21 Desa di Bantul Belum Serahkan Laporan Pemakaian Dana Desa

Ilustrasi - JIBI/Harian Jogja
27 September 2018 08:10 WIB David Kurniawan Bantul Share :

Harianjogja.com, BANTUL -- Sedikitnya 21 desa di Bantul belum menyerahkan laporan penggunaan anggaran dana desa termin kedua 2018. Hal ini berdampak terhadap proses pencairan dana desa termin ketiga sebesar Rp31,6 miliar menjadi terhambat.

Kepala Bagian Administrasi Pemerintahan Desa, Sekretariat Daerah Bantul, Jazim Azis mengakui pencarian dana desa termin ketiga belum bisa direaliasikan. Menurut dia, kondisi ini tidak hanya terjadi di Bantul, sebab daerah lain di DIY juga belum pencairan. “Di DIY belum ada yang mencairkan termin ketiga,” kata Jazim kepada wartawan, Rabu (26/9/2018).

Jazim menjelaskan dana desa belum bisa dicairkan karena masih ada 21 desa yang belum membuat laporan penggunaan dana desa termin kedua. Padahal, sambung dia, laporan itu menjadi kunci dalam proses pencairan di termin terakhir 2018.

Ia mengungkapkan secara penggunaan tidak ada masalah karena hampir seluruh desa sudah merealiasikan dalam bentuk kegiatan. Hanya, untuk pelaporan belum semua desa menyerahkan.

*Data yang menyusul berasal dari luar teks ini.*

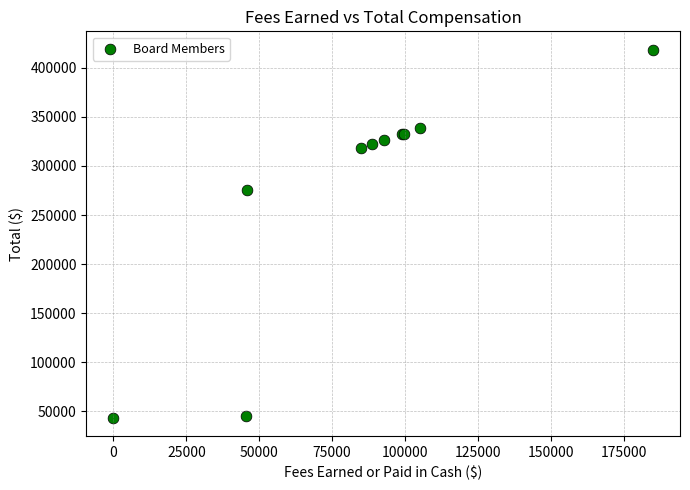

What Y value in the scatter plot is closest to 231031?

275329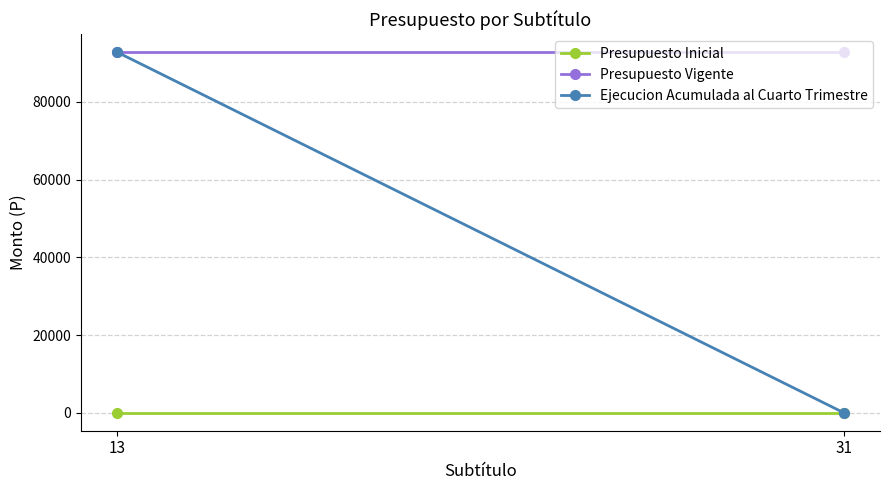

Rank the series by their average value, from highest to lowest.

Presupuesto Vigente, Ejecucion Acumulada al Cuarto Trimestre, Presupuesto Inicial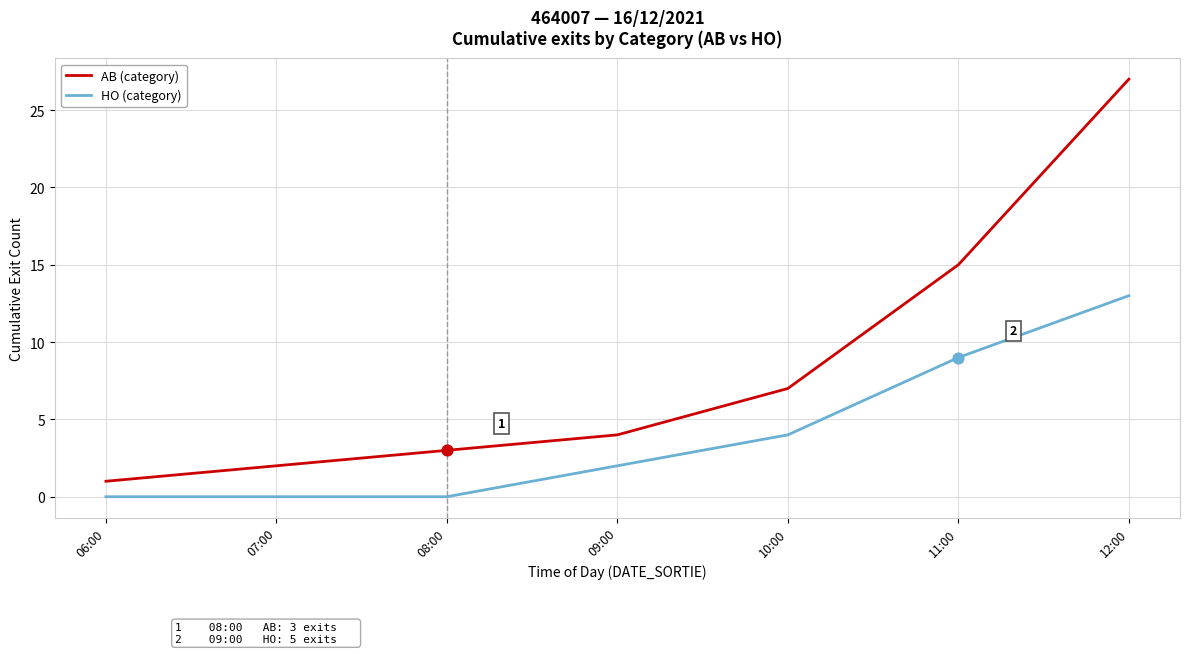

Which series has the largest range (max minus min)?

AB (category)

“Kami sudah kumpulkan untuk membahas masalah ini [pencairan dana desa tahap ketiga]. Mudah-mudahan desa yang belum menyerahkan segera menyelesaikan sehingga termin ketiga bisa diproses dan dicairkan,” ucap dia.

Menurut dia, molornya pencairan akan berdampak kepada desa sendiri. Pasalnya, jika pencairan mendekati akhir tahun maka pihak desa akan repot. Di satu sisi harus melaksanakan program kegiatan, namun di sisi lain juga diwajibkan menyelesaikan perencanaan kegiatan di 2019 dan penyusunan laporan penggunaan dana desa di tahun ini mulai dari termin pertama hingga ketiga. Kondisi ini belum ditambah, di akhir tahun yang memasuki musim hujan sehingga dapat mengganggu jalannya kegiatan, terutama yang berkaitan dengan pembangunan fisik.

“Semua harus diselesaikan sebelum anggaran tahun ini berakhir. Jadi, saya minta agar tanggung jawab untuk membuat laporan segera diselesaikan sehingga proses pencairan bisa dipercepat,” kata dia.

Kepala Sub Bagian Keuangan Desa, Bagian Administrasi Pemerintahan Desa, Sekretariat Daerah Bantul, Supriyanta menambahkan total dana desa yang digelontorkan Pemerintah Pusat di tahun ini mencapai Rp79 miliar. Pencairan dibagi dalam tiga termin dan hingga sekarang sudah dicairkan sebesar Rp47,4 miliar.

“Tinggal termin ketiga yang belum cair sebesar Rp31,6 miliar. Mudah-mudahan dalam waktu dekat bisa dicairkan,” katanya.

Sementara itu, Kepala Desa Poncosari, Srandakan, Supriyanto mengakui desanya hingga sekarang belum menyerahkan laporan penggunaan dana desa termin kedua. Hal ini dikarenakan masih dalam proses penyusunan sehingga belum bisa menyerahkan laporan tersebut.

“Masih proses. Nanti setelah selesai akan langsung kami serahkan untuk persyaratan pencairan dana desa termin ketiga,” kata Supri.